Ao lado da família do professor Clark ele não precisava se mostrar o que na verdade não era, Michael simplesmente era um garoto que queria e merecia ser amado, ele não precisava conquistar nada e nem demonstrar algo para ninguém, simplesmente as pessoas apreciavam a sua companhia e viviam felizes.
KENNEDY SEMPRE quis trabalhar com artes e quando se formou percebeu que não tinha a menor aptidão para ser ator, ele não conseguia demonstrar quaisquer sentimentos em sua atuação, era quase que fria e visualmente decorado.
— Próximo!
Foi o que mais Kennedy ouviu nos dois primeiros anos, até que surgiu a oportunidade de ser figurinista e estar trabalhando mais de perto do diretor deu a ele a oportunidade de conhecer seu verdadeiro dom, de ensinar e dirigir peças de teatro.

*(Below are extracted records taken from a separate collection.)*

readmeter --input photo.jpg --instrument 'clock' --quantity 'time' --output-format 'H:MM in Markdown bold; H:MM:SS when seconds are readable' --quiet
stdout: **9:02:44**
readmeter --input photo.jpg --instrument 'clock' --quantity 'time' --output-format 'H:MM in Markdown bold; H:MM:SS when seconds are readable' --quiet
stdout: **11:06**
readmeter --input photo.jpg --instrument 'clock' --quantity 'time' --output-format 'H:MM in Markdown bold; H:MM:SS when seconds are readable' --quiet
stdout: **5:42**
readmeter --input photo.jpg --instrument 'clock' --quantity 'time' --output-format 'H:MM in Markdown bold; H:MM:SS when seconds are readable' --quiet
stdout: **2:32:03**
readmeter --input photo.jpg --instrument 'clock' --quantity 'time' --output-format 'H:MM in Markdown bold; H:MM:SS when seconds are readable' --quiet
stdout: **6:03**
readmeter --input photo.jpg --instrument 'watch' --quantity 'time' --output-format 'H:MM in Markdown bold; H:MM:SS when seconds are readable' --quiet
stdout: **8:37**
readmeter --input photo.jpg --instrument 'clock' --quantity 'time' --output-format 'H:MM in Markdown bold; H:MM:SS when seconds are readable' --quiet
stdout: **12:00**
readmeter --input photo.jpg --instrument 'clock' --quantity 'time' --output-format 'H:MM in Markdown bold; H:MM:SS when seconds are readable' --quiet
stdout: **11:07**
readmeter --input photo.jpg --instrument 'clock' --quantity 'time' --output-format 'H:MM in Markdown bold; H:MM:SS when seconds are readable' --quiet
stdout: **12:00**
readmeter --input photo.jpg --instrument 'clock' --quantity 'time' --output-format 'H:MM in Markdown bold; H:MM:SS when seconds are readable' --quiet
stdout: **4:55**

O diretor não sabia mais o que fazer para deixar a peça do jeito que ele queria, até que Kennedy deu a ideia mais simples que alguém poderia sonhar.
— E se limpássemos o ambiente, diretor?
— Que ideia estúpida, Kennedy.
— O senhor não está encontrando as peças certas, o ideal é começar do zero e ver onde estamos errando.

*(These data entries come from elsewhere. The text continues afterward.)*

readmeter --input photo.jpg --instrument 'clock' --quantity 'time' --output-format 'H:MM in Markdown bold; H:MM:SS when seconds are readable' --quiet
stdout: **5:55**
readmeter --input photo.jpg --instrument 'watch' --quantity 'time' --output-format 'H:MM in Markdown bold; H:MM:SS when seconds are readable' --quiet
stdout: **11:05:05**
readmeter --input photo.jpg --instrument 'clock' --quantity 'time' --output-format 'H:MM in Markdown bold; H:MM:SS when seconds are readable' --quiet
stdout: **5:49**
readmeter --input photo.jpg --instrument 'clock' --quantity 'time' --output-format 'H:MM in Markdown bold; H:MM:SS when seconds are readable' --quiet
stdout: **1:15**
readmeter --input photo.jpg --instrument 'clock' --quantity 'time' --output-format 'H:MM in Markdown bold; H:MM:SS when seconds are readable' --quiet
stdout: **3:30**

O diretor estava sem cabeça e sem tempo, então pediu para que todos desmontassem o cenário e o remontassem, até que ele viu onde estava o erro.
— Não é possível que estava aí o tempo todo essa merda.
Kennedy chegou perto dele e o diretor o abraçou.
— Kennedy, meu garoto, você salvou o dia.
Depois deste dia, Kennedy foi chamado para ser o diretor assistente e diretor de arte de inúmeras peças e ministrava aulas de teatro como forma de descobrir novos talentos.
Foi nesse sentido que Kennedy Clark conheceu Michael Vane.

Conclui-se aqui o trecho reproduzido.